This short novel, or extended essay is a morality story, a comparison of materialism and spirituality, a critique of the way modern society is too embedded in materialism, and of how actions have consequences. Through the device of planning a bank robbery the protagonist encounters various situations where these two concepts are put into juxtaposition and compared. It culminates in him deciding that the moral, spiritual path is better to follow than the materialistic one.
Written in the first person singular, the author describes the town of Firgo as
purgatory,
a time slip,
an elaborate yet momentary hallucination.
Firgo is the place where he goes to make his comparison. Firgo is a critique of modern society. None of the roads in Firgo lead to somewhere else; they always lead back to Firgo. Everything here goes around in predictable routine in circles; nothing ever changes, nothing is questioned or improved, nothing evolves. There is a feeling of apathy.
We live life here at a different pace here. You'll soon get used to it.
We don't worry about that sort of thing most of the time.
What else is there?
Firgo is inhabited by characters who are defined by their narrow civic roles and how they go no further than that role to see a wider perspective.
...it might do them good to see the world outside , and speak to somebody whose first name isn't The.
The Inn Keeper, The Shopkeeper, The Journalist,The School Teacher,The Postman, The Housewife,The Traffic Warden, The Newsagent (same person as The Shopkeeper?), The Victim, The Little Girl Lost, The Worried Mother, The Absent Father. All these can only think within the parameters of their role and job; they cannot think independently as individuals to make their own decisions, jobsworths. I have seen this literary device of defining unnamed characters by their societal roles in the book “Milkman” by Anna Burns which won the Man Booker Prize in 2018.
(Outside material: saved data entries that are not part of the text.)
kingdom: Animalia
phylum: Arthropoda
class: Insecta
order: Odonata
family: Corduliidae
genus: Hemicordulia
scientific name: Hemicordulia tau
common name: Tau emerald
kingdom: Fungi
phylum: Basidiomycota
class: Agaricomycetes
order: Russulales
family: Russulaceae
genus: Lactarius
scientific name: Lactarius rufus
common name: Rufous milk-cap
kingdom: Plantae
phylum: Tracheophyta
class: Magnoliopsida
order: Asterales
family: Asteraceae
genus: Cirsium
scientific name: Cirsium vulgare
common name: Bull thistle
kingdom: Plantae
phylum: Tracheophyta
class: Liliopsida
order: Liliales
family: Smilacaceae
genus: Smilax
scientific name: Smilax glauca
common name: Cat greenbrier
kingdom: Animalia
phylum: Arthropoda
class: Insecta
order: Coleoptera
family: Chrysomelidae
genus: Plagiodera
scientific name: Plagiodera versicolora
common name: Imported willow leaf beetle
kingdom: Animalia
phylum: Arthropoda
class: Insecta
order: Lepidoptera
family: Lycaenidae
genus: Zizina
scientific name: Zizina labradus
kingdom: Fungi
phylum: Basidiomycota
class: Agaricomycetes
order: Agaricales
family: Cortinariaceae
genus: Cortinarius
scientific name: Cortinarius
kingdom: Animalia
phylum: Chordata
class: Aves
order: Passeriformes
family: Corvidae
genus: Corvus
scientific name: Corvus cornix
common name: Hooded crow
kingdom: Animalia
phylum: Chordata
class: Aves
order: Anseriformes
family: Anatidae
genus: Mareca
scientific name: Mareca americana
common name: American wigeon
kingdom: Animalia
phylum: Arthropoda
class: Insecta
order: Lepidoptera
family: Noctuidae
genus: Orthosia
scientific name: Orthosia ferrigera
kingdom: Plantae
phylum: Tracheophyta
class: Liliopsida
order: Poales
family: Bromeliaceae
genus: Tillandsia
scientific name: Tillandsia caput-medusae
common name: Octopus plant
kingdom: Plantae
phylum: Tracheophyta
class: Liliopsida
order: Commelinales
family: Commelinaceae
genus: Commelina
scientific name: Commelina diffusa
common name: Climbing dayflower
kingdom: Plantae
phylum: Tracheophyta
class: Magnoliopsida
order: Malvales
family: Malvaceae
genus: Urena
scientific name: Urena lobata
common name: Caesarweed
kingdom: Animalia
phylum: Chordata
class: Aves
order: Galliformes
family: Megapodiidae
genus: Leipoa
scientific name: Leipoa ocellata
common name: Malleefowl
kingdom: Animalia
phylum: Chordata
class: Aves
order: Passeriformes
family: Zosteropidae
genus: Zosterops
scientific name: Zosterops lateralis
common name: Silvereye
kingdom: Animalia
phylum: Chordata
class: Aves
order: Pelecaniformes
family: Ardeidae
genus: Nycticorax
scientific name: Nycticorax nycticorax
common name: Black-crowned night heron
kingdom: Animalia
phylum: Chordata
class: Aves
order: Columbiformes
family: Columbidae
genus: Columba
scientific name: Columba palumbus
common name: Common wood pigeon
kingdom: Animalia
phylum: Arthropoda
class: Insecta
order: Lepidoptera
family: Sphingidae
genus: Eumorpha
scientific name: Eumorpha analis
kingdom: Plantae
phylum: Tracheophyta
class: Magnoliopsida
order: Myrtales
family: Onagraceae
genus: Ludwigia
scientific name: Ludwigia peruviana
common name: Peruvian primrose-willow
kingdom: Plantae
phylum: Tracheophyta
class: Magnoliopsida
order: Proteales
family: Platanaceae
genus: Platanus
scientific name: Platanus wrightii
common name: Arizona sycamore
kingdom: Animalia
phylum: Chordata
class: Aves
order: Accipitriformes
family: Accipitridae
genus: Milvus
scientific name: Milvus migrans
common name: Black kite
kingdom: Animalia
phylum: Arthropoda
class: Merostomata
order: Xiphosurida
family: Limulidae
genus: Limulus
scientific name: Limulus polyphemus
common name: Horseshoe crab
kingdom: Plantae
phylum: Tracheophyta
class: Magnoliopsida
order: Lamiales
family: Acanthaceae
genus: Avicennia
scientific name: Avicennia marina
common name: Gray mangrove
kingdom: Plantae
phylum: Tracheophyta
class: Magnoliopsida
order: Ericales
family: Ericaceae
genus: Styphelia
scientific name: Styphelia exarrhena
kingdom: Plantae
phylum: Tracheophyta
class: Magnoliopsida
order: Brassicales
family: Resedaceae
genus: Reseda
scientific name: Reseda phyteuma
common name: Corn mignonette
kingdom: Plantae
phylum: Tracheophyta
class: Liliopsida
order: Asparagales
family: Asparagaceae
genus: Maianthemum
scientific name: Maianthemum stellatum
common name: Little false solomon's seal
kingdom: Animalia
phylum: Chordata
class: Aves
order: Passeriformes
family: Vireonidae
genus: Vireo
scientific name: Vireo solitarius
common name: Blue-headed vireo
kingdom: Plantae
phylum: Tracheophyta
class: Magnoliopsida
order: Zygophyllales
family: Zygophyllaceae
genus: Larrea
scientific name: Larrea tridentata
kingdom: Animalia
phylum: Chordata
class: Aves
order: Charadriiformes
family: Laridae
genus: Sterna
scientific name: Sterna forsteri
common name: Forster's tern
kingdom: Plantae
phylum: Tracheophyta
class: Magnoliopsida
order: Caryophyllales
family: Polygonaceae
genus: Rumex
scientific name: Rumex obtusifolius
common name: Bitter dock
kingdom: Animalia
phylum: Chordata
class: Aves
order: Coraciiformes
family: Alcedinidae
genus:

Over it all hangs the question of consequence, retribution and karma.
I wouldn't worry about it Sir. Everybody settles up in the end.
You're welcome to stay as long as you like, and I trust you to take care of the bill at whatever time is convenient to you, Sir
Everybody settles up in the end
There are smaller subplots to symbolise the debates that are going on inside the protagonist's mind. A crying lost child, a man being mugged, the Inn Keeper's wife trying to seduce him. In each case he makes a decision based on spiritual morals and not materialistic gain.
The novel ends with protagonist making what he considers the right decision and moving forward into reality again.
I liked this short novel. The brevity meant it never became a burden and was easy to analyse. There were some uses of English I disagreed with: as an editor I would have questioned them with the author, but that's okay, that's his style. The publisher Kristell Ink, is a subsection of Grimbold Books which deals with science fiction and fantasy. The printer was Amazon.